As was to be expected, the green technology and advanced technology sectors are among the first to benefit from these industrial policies. They come in front of steel and aluminum, medical products and semiconductors, but still behind industries linked to the military sector.

These industrial policies are also very expensive for governments because they rely largely on subsidies or tax breaks. The issue is important, the IMF says, because history and research have shown how difficult it is to succeed with such policies and the examples of errors, waste of funds and perverse effects are legion.

Strict success conditions

To work, industrial policies must respect strict conditions. The targeted sector must first be able to generate “measurable social benefits”, such as the reduction of carbon emissions or a transfer of knowledge to other sectors. We must also protect ourselves against the games of influence which would distort the rules of politicians and the allocation of their resources for the benefit of the cronies of power. We must also be careful not to discriminate against foreign companies so as not to expose ourselves to commercial reprisals and because the ingredients of the recipe we are trying to make will often have to come from abroad.

If industrial policies respect all these conditions and we know how to regularly reassess their relevance and effectiveness, they can produce the positive effects hoped for, notes the IMF. Particularly when it comes to green transition, where the economic and social benefits are very high. And on condition, in this case, that their operation is transparent and that it is accompanied by a “robust carbon pricing system in order to minimize budgetary costs”.

The positive effects will be greater in large economies within which a sort of virtuous ecosystem can develop. More dependent on the outside, small open economies will inevitably have more difficulty and will have to try to find foreign partners to approach this effect, note IMF experts.

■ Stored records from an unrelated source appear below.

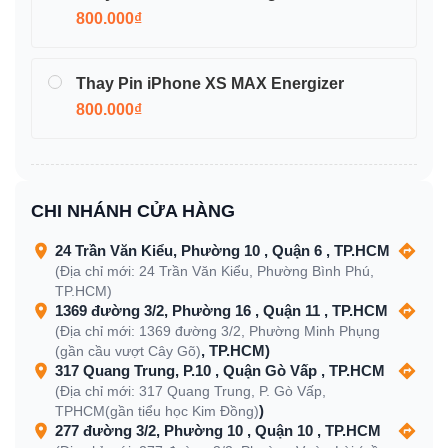
800.000₫
Thay Pin iPhone XS MAX Energizer
800.000₫
CHI NHÁNH CỬA HÀNG
24 Trần Văn Kiểu, Phường 10 , Quận 6 , TP.HCM
(Địa chỉ mới: 24 Trần Văn Kiểu, Phường Bình Phú,
TP.HCM)
1369 đường 3/2, Phường 16 , Quận 11 , TP.HCM
(Địa chỉ mới: 1369 đường 3/2, Phường Minh Phụng
, TP.HCM)
(gần cầu vượt Cây Gõ)
317 Quang Trung, P.10 , Quận Gò Vấp , TP.HCM
(Địa chỉ mới: 317 Quang Trung, P. Gò Vấp,
)
TPHCM(gần tiểu học Kim Đồng)
277 đường 3/2, Phường 10 , Quận 10 , TP.HCM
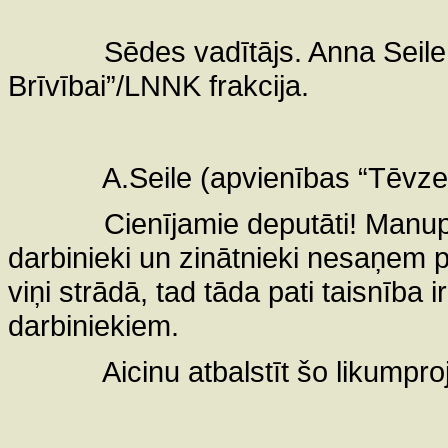
Sēdes vadītājs. Anna Seile
Brīvībai”/LNNK frakcija.
A.Seile (apvienības “Tēvze
Cienījamie deputāti! Manupr
darbinieki un zinātnieki nesaņem pe
viņi strādā, tad tāda pati taisnība i
darbiniekiem.
Aicinu atbalstīt šo likumpro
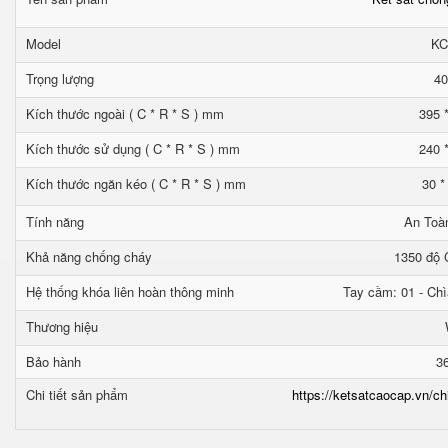
Model
KC
Trọng lượng
40
Kích thước ngoài ( C * R * S ) mm
395 
Kích thước sử dụng ( C * R * S ) mm
240 
Kích thước ngăn kéo ( C * R * S ) mm
30 *
Tính năng
An Toà
Khả năng chống cháy
1350 độ C
Hệ thống khóa liên hoàn thông minh
Tay cầm: 01 - Chì
Thương hiệu
Bảo hành
3
Chi tiết sản phẩm
https://ketsatcaocap.vn/ch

In the tables these experts draw up, Canada seems to fall closer to the latter category. And they say nothing about Quebec and its battery industry.

Rather, what they add is that industrial policies should not come alone.

Need for fundamental research

This is because we are quickly reaching the limit of governments’ capacity to recognize and finance research and innovations that will have the greatest future scientific, economic and social repercussions, they explain. Too busy with its commercial objectives and the quest for small innovations made on the margins, the private sector is also not capable of embarking on the quest for the next great scientific discovery. To do this, governments must fund basic research.

Unfortunately, this funding has stagnated since at least the early 2000s in developed countries while spending on more applied or commercial research has tripled. However, it would be enough for developed countries to double their current efforts in favor of fundamental research to generate economic benefits four times greater than the additional sums invested.

Unfortunately, Canada is far from being a leader in this area, more than a hundred Canadian researchers recently deplored. In fact, already lagging behind the developed country average, it has lost further ground over the past 20 years.

In summary, industrial policies are a delicate operation to carry out and will not be “a miracle cure for low growth”, says the IMF. We understand that this will also be, and perhaps even more so, the case in Canada.